A Step Closer in Treating Pediatric Brain Cancer: Researchers Identify Targeted Treatment

November 2, 2016

Brain cancer research was conducted using a new zebrafish animal model system developed by the researchers, which closely resembles an aggressive subtype of pediatric brain tumors.


More than 4,000 children and teens are diagnosed with brain cancer each year and the disease kills more children than any other cancer. “Treatment options for this pediatric cancer are terrible right now, which is why development of an animal model for studying this cancer is an important step,” says ARUP Laboratories Medical Director Rodney R. Miles, MD, PhD.

Miles contributed to a study along with researchers from the Huntsman Cancer Institute (HCI) published last week in the journal Cell Reports. It states that they have identified an existing group of drugs that appear to reduce or eliminate a certain subgroup of childhood brain cancers while sparing normal brain tissue.

The research was conducted using a new zebrafish animal model system developed by the researchers, which closely resembles an aggressive subtype of pediatric brain tumors.

"For many pediatric brain tumors no cell or animal model exist to test targeted, or personalized, medications that could significantly improve survival and alleviate the harmful side effects of conventional therapies," stated Rodney Stewart, PhD, an assistant professor in the Department of Oncological Sciences at the University of Utah and an HCI investigator. "Indeed, children with rare brain tumors have few options for life-saving treatment. Our hope is by creating this animal model we will be a step closer to finding effective therapies."

“Animal models allow us to start testing compounds in a controlled setting and pave the way for human clinical trials –this is the process for which novel and effective therapies come about for cancer,” says Miles. “As much data as we can accumulate in a model system can help prepare us for eventually treating patients.”  He points out that the rarity of the disease means not a lot of human tissue is available for study.

The researchers studied a particularly aggressive pediatric brain tumor, known as primitive neuroectodermal tumors of the central nervous system (CNS-PNET) for which few animal or cell line models exist. Without an animal model or cell lines, Stewart explained, treatments could not be tested. Over the course of seven years, this team of researchers worked to develop a model which, at the genomic level, closely modeled the human condition they hoped to study.

“Animal models allow us to start testing compounds in a controlled setting and pave the way for human clinical trials –this is the process for which novel and effective therapies come about for cancer. As much data as we can accumulate in a model system can help prepare us for eventually treating patients.”

Rodney R. Miles, MD, PhD
Medical Director
 

Dr. Stewart credits discoveries announced by two other groups studying similar cancers that opened the way for his group to move forward. "They were able to re-classify CNS-PNET tumors into distinct subgroups at the molecular level. That opened up a new avenue for our team because that stratification made it possible for us to really nail down what the zebrafish brain tumor model represents."

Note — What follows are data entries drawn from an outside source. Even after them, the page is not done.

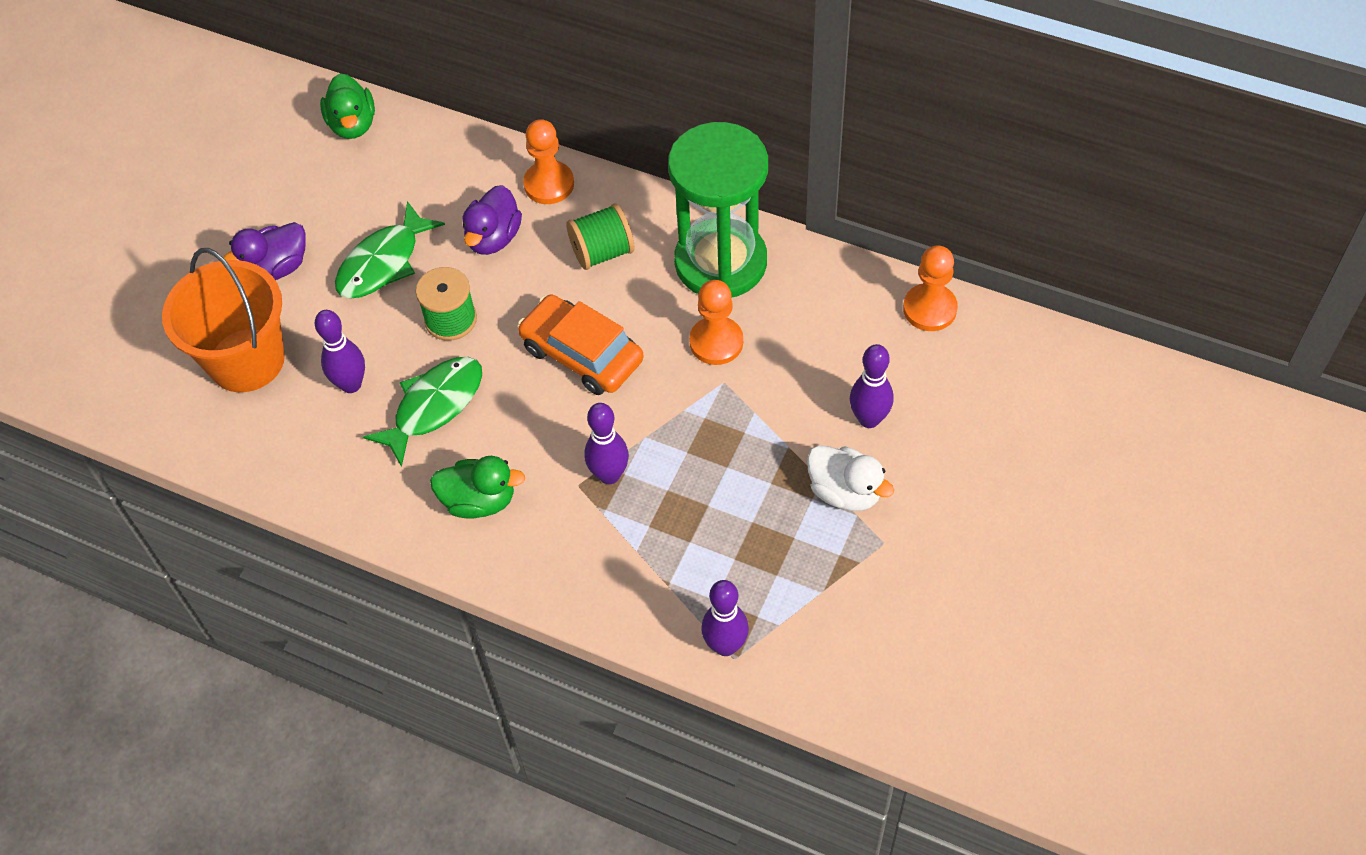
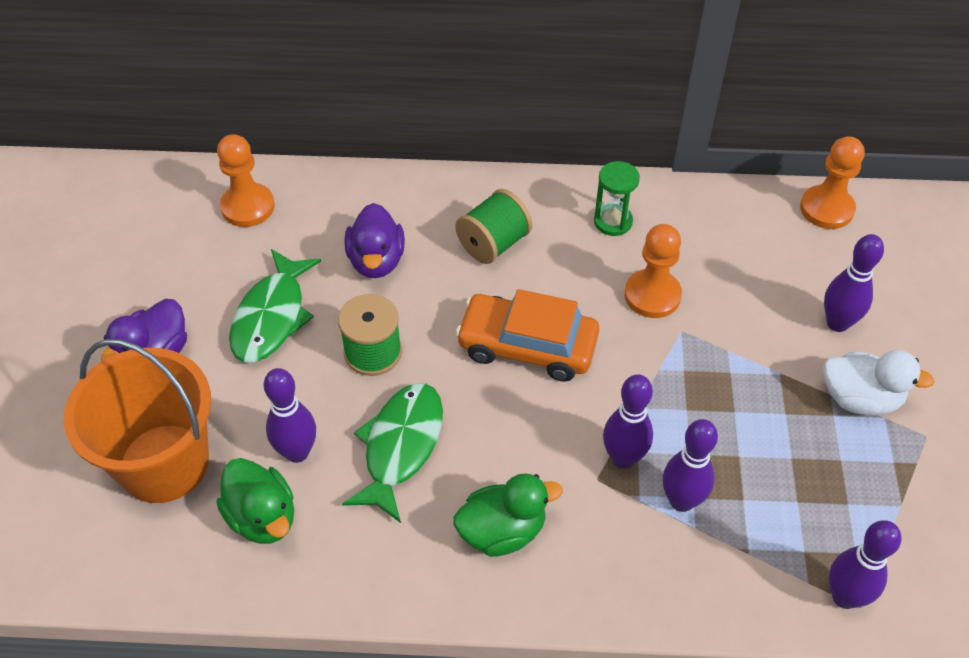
camera: 25 degrees left, 5 degrees down
green duck [320,73,375,139] -> green duck moved to [216,458,294,544]
orange pawn [523,119,574,204] -> orange pawn moved to [217,134,275,227]
green hourglass [668,122,768,298] -> green hourglass [594,161,640,236], size x0.41
none -> purple bowling pin [663,419,718,512]

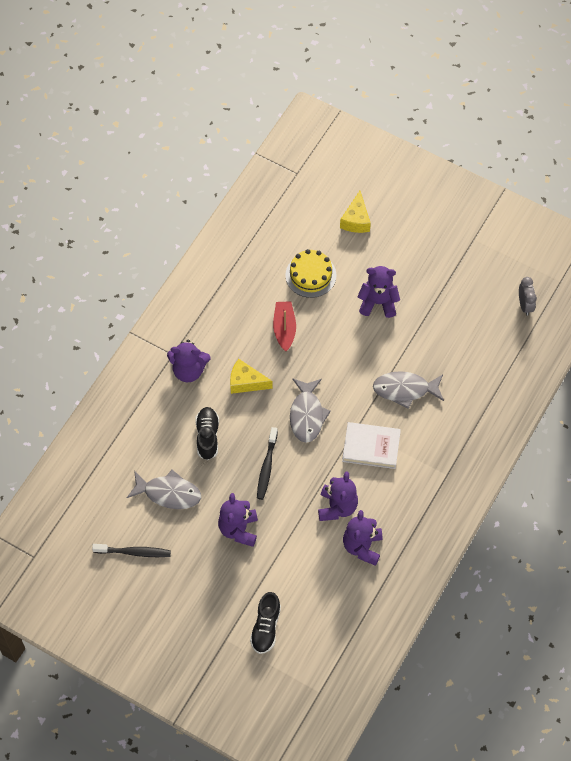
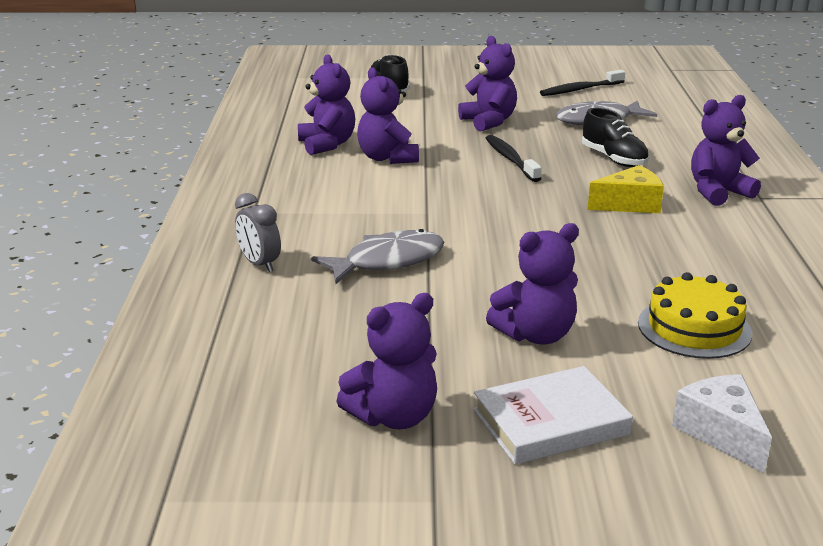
camera: 150 degrees right, 35 degrees down
red boat [273,301,296,351] -> none
grey fish [290,378,331,443] -> none
yellow cheese [340,191,371,233] -> white cheese [672,374,772,473]
white book [342,422,401,469] -> white book moved to [473,366,633,465]
grey clock [519,277,537,316] -> grey clock moved to [235,193,281,272]
none -> purple teddy bear [336,293,437,429]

"We spent a lot of time comparing brain tumors arising in fish with related human brain cancers at the molecular genetic level," Stewart says. "This is important because these childhood brain cancers are rare and as a result, there are few patient samples to study for comparisons."

To construct a reliable model, human tissue was necessary. They reached out to several groups, including Primary Children's Hospital in Salt Lake City and The Hospital for Sick Children in Toronto.  Miles helped by looking at protein expression patterns in the human tumors to show that a subset of CNS-PNETs have an oligoneural phenotype that correlated with MAPK pathway activation. 

Using the model, Stewart's lab was able to test already existing compounds to see if they could find a targeted therapy that would work on one of the newly identified subgroups: the oligoneural or NB_FOXR2 CNS-PNET subgroup. Through work they had done to create the tumor model, they knew that a particular drug already in human clinical trials might work.

"When we treated the fish with MEK inhibitors—drugs that inhibit an enzyme in the MAPK pathway— they exhibited a remarkable response," says Stewart. "Not only was the tumor burden reduced, it completely eliminated the tumor in about 80 percent of the fish and those tumors have not come back. This is a durable response from a transient treatment. It's what we look for in cancer therapy, an effective drug that can be taken for a certain amount of time but, after the cancer is gone, patients can stop taking the drug and go on living their lives."

Stewart is careful to emphasize that while the brain tumor type between fish and humans is similar, more studies are needed to determine if the results can be translated into the clinic. He would like to see his discovery in the hands of physicians as soon as possible. "Currently, the outcome for children with these cancers is deplorable. We don't want to wait much longer," he says.